Researchers using AI to reduce recidivism

Purdue University Polytechnic Institute professors are identifying opportunities for early intervention to help parolees integrate back into society successfully

By Sarah Calams

WEST LAFAYETTE, Ind. — Researchers from Purdue University Polytechnic Institute are using artificial intelligence-enabled tools and technology to help reduce recidivism rates.

The project, which is being led by Marcus Rogers and Umit Karabiyik of Purdue Polytechnic's Department of Computer and Information Technology, is examining the "forensic psychology aspect by identifying risky behaviors, stressful situations and other behavioral and physiological factors connected to a risk of individuals returning to criminal behaviors," according to a press release.

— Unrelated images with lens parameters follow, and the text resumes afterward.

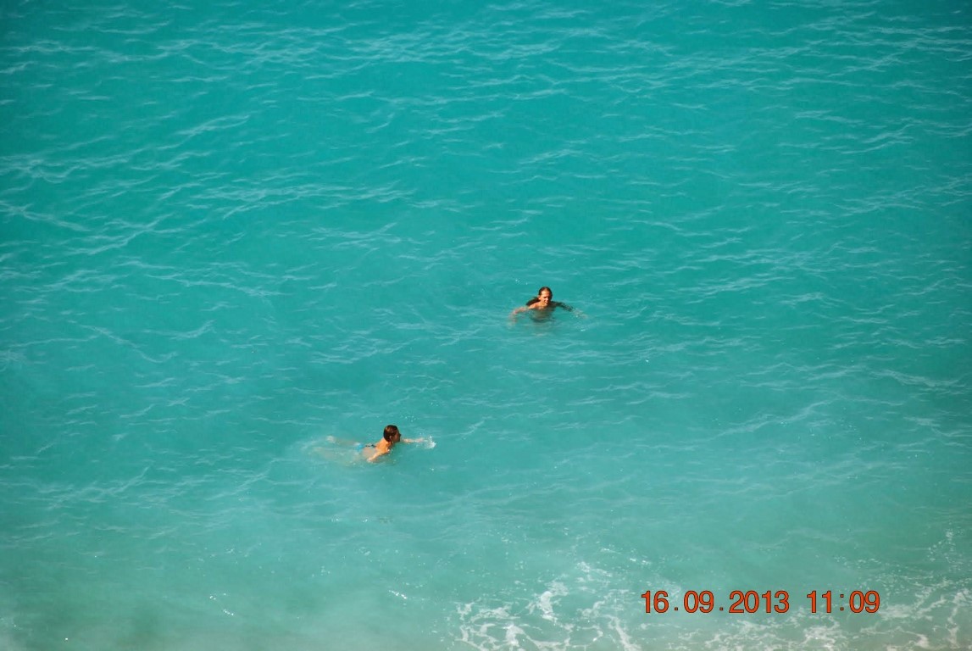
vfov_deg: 4.6
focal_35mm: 300
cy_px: 326
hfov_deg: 6.9
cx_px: 486
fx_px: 8110
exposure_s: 1/1000
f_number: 5.6
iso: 200
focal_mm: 200
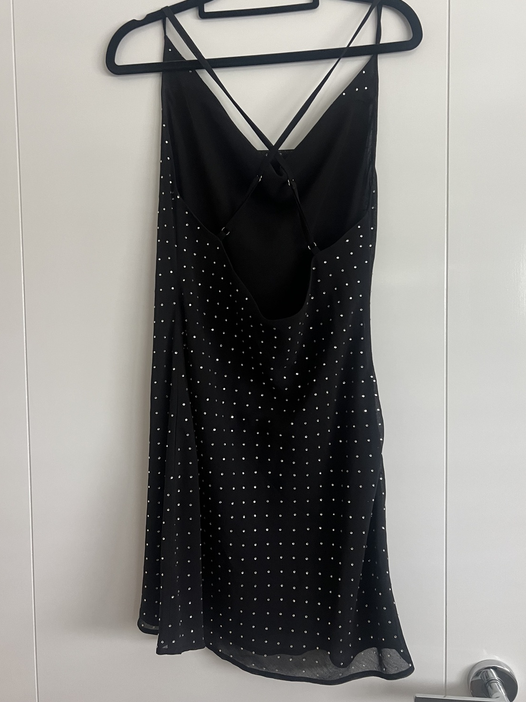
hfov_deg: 49.7
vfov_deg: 63.4
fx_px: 567
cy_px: 325
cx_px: 262
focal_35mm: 28
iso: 250
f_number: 1.5
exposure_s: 1/50
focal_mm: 5.7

The project will work with 250 parolees as they are released.
The project will work with 250 parolees as they are released. (Photo/Matthew Ansley via Unsplash)

"The major reason recidivism is so high is the parolees don't feel like they belong in the community," Karabiyik said. "They have a hard time, and they immediately go back to their old criminal habits. Their old criminal communities are very welcoming."

To collect information, bracelets worn by parolees will gather health information, including stress and heart rate, and a smartphone carried by each parolee will also determine where they are at any given time. These monitoring systems are still being developed, but will be ready for parolees to use during the third year of the research study.

"The goal of the study is to identify opportunities for early intervention to better assist those individuals to integrate back into general society successfully," Rogers said.

The project will work with 250 parolees as they are released. A total of 125 parolees will be in a treatment group with the devices, and another 125 will be a control group to compare the differences.

The four-year project is in collaboration with the Tippecanoe County Community Corrections, the Tippecanoe County/Purdue High Tech Crime Unit and the Tippecanoe County Sheriff's Department.

"In the end, we want to develop a system that will allow the caseworkers to more quickly identify those individuals that seem to be on a path that would lead to recidivism," Rogers said.